--- Information supplied ---

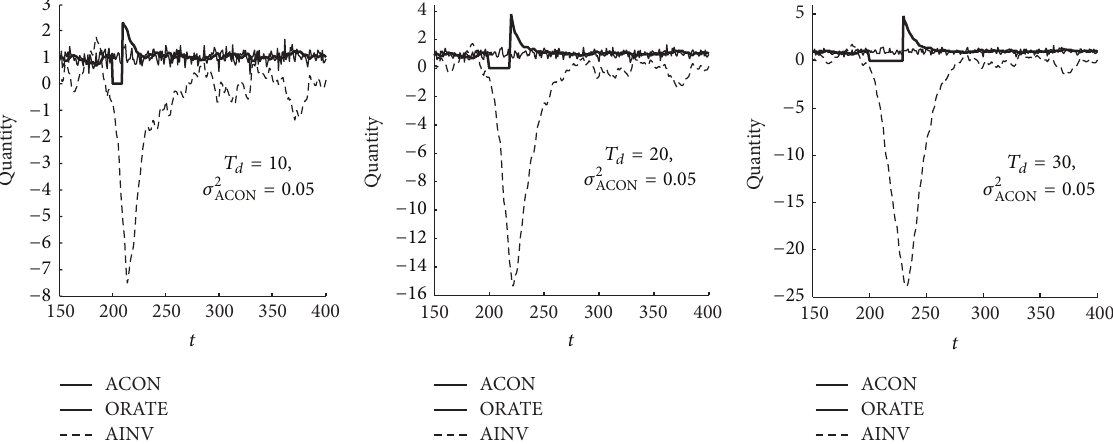
Figure 9: The change situations of ORATE and AINV for different values of 𝑇 𝑑 under random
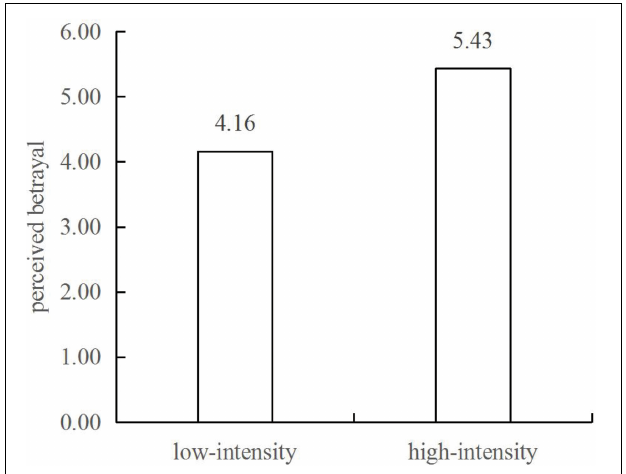
FIGURE 2 | The impact of algorithmic price discrimination on perceived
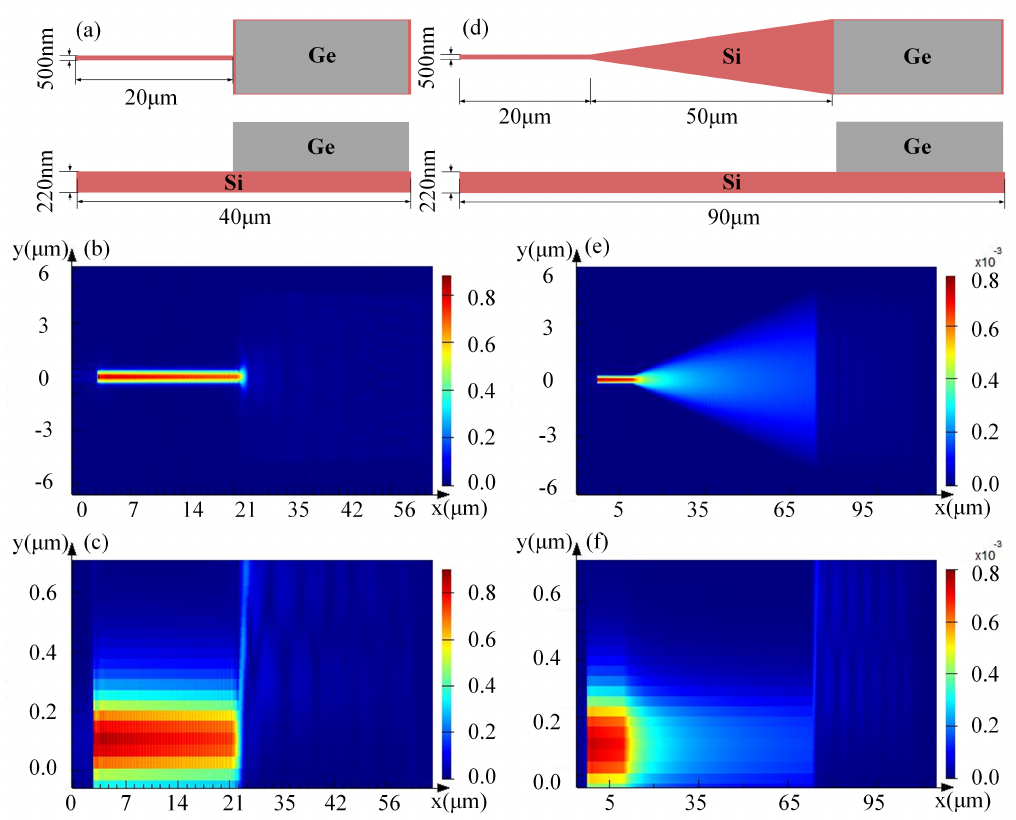
Figure 2. Structure and field diagram of Ge waveguide detector. ( a ) Overhead and elevation views without taper structure. ( b ) Transverse optical field distribution of Si waveguide without taper structure. ( c ) Longitudinal optical field distribution of Si–Ge waveguide without taper structure. ( d ) Overhead and elevation views of Si taper structure. ( e ) Transverse optical field distribution of Si waveguide with Si taper structure. ( f ) Longitudinal optical field distribution of Si–Ge waveguide with Si taper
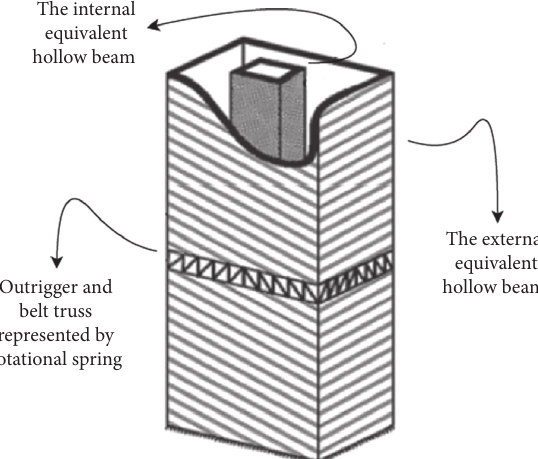
Figure 4: The equivalent model of combined system of multiple tubes, core, and outrigger and belt truss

---

Exercise aim: Give back exactly the run of lines that opens the material above and ends at the line with "FIGURE 2 | The". Omit the pictures.

The completed task:
Figure 9: The change situations of ORATE and AINV for different values of 𝑇 𝑑 under random
FIGURE 2 | The impact of algorithmic price discrimination on perceived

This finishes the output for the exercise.